Neural Network

A neural network is a computing system inspired by biological brain architecture—composed of interconnected nodes (neurons) organized in layers that process information by learning patterns from data. Neural networks are the fundamental building block of modern artificial intelligence.

The architecture is deceptively simple: input data flows through layers of connected nodes, each applying a mathematical transformation and passing results forward. Learning occurs by adjusting connection weights to minimize the difference between predictions and actual outcomes. This basic principle, scaled to billions of parameters across hundreds of layers, produces the capabilities that power language models, image generators, speech recognition, and autonomous systems.

Different neural network architectures excel at different tasks. Convolutional neural networks (CNNs) dominate computer vision. Recurrent networks (RNNs and LSTMs) process sequential data. Transformers—the architecture behind modern LLMs—use attention mechanisms to process entire sequences in parallel, enabling the scale and capability of current frontier models. Generative adversarial networks (GANs) and diffusion models power image and video generation.

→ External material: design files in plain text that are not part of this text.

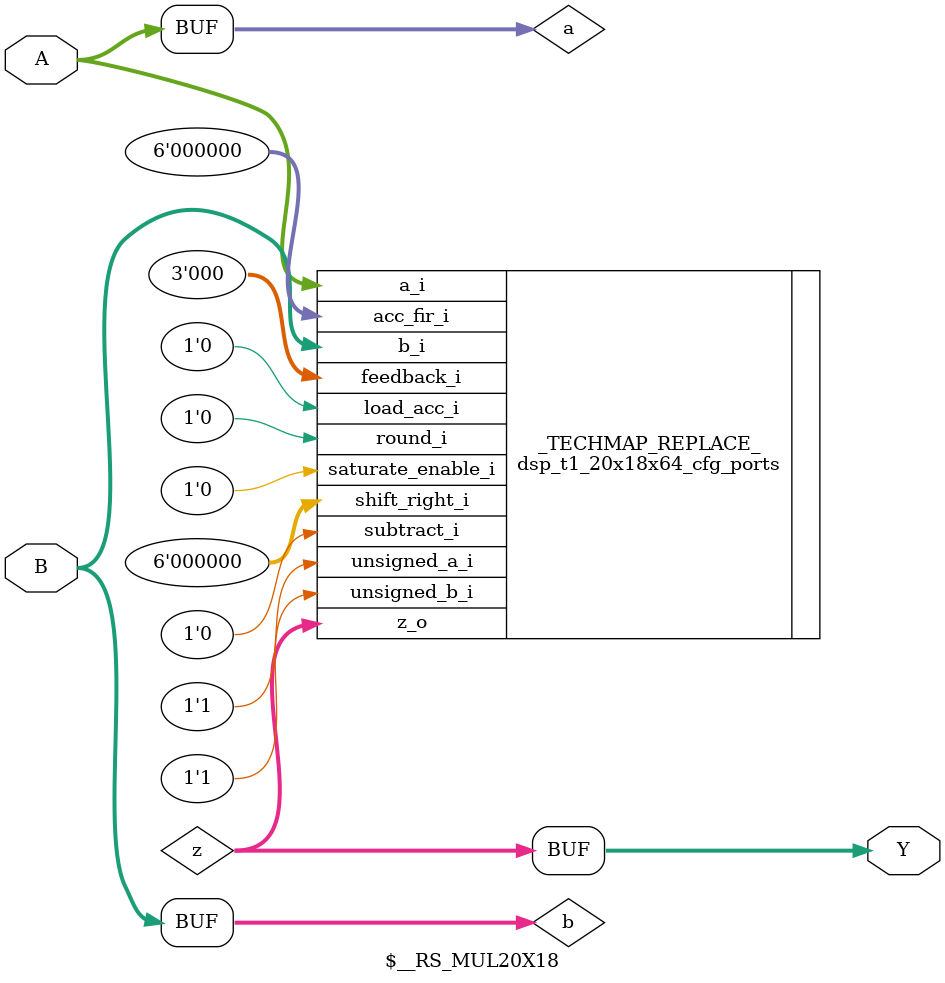
<source format=v>

module \$__RS_MUL20X18 (input [19:0] A, input [17:0] B, output [37:0] Y);
    parameter A_SIGNED = 0;
    parameter B_SIGNED = 0;
    parameter A_WIDTH = 0;
    parameter B_WIDTH = 0;
    parameter Y_WIDTH = 0;
    parameter REG_OUT = 0;
    parameter DSP_CLK = "";
    parameter DSP_RST = "";
    parameter DSP_RST_POL = "";

    wire [19:0] a;
    wire [17:0] b;
    wire [37:0] z;

    assign a = (A_WIDTH == 20) ? A :
               (A_SIGNED) ? {{(20 - A_WIDTH){A[A_WIDTH-1]}}, A} :
                            {{(20 - A_WIDTH){1'b0}},         A};

    assign b = (B_WIDTH == 18) ? B :
               (B_SIGNED) ? {{(18 - B_WIDTH){B[B_WIDTH-1]}}, B} :
                            {{(18 - B_WIDTH){1'b0}},         B};

    (* is_inferred=1 *)
    dsp_t1_20x18x64_cfg_ports  #(
        .COEFF_0(20'd0),
        .COEFF_1(20'd0),
        .COEFF_2(20'd0),
        .COEFF_3(20'd0),
        .OUTPUT_SELECT({2'b0,REG_OUT[0]}),
        .REGISTER_INPUTS(1'b0),
        .DSP_CLK(DSP_CLK),
        .DSP_RST(DSP_RST),
        .DSP_RST_POL(REG_OUT)
    )
    _TECHMAP_REPLACE_ (
        .a_i                (a),
        .b_i                (b),
        .acc_fir_i          (6'd0),
        .z_o                (z),

        .feedback_i         (3'd0),
        .load_acc_i         (1'b0),
        .unsigned_a_i       (!A_SIGNED),
        .unsigned_b_i       (!B_SIGNED),

        .saturate_enable_i  (1'b0),
        .shift_right_i      (6'd0),
        .round_i            (1'b0),
        .subtract_i         (1'b0)
    );

    assign Y = z;

endmodule

</source>
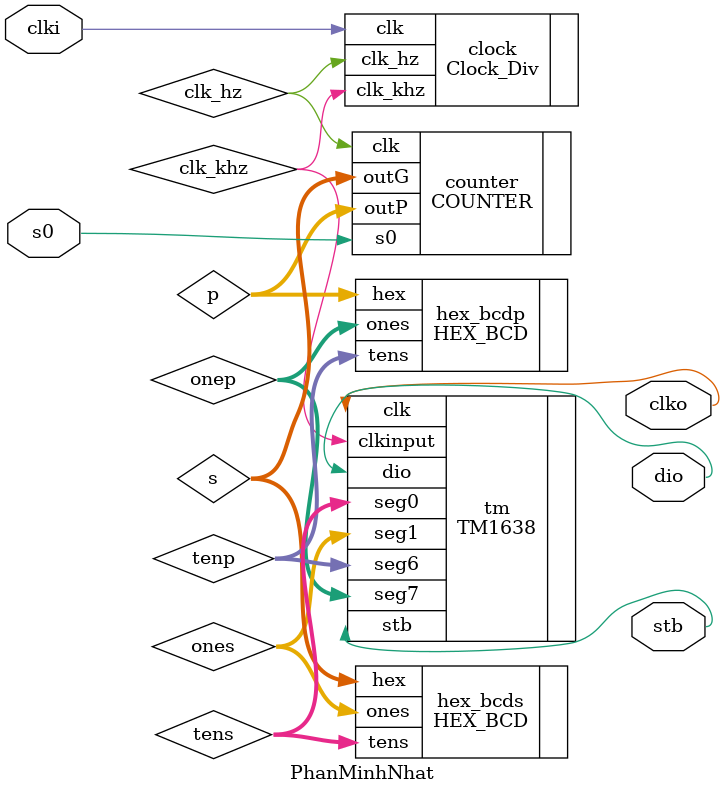
<source format=v>
`timescale 1ns / 1ps
module PhanMinhNhat(
input wire s0,
input wire clki,
output wire clko,
output wire stb,
output wire dio
    );
wire clk_khz,clk_hz;
wire [5:0]s,p;
wire [3:0] ones,tens,onep,tenp ;
Clock_Div clock (.clk(clki),.clk_hz(clk_hz),.clk_khz(clk_khz));
COUNTER counter (.clk(clk_hz),.s0(s0),.outG(s),.outP(p));
HEX_BCD hex_bcds (.hex(s),.ones(ones),.tens(tens));
HEX_BCD hex_bcdp (.hex(p),.ones(onep),.tens(tenp));
wire [4:0] seg [7:0];
TM1638 tm (.seg0(tens),.seg1(ones),.seg6(tenp),.seg7(onep),
.clkinput(clk_khz),
 .clk(clko),
 .stb(stb),
 .dio(dio)
 );


endmodule

</source>
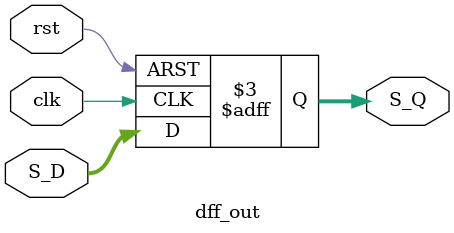
<source format=v>
module dff_out #(parameter OUTPUT_WIDTH = 33) (
	input wire clk, rst,
	input wire [OUTPUT_WIDTH-1:0] S_D,
	
	output reg [OUTPUT_WIDTH-1:0] S_Q
);

always @(posedge clk or negedge rst) begin
	if(!rst) begin
		S_Q <= 'b0;
	end
	else begin
		S_Q <= S_D;
	end
end

endmodule

</source>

The field continues advancing along multiple frontiers. Mixture-of-experts architectures activate only relevant sub-networks per input, improving efficiency. State-space models offer alternatives to transformers for long-sequence processing. Neuromorphic computing attempts to implement neural networks in hardware that more closely mimics biological neurons. For agentic systems, neural networks provide the perception, reasoning, and generation capabilities that enable autonomous agents to understand context, plan actions, and produce outputs across text, code, images, and interaction.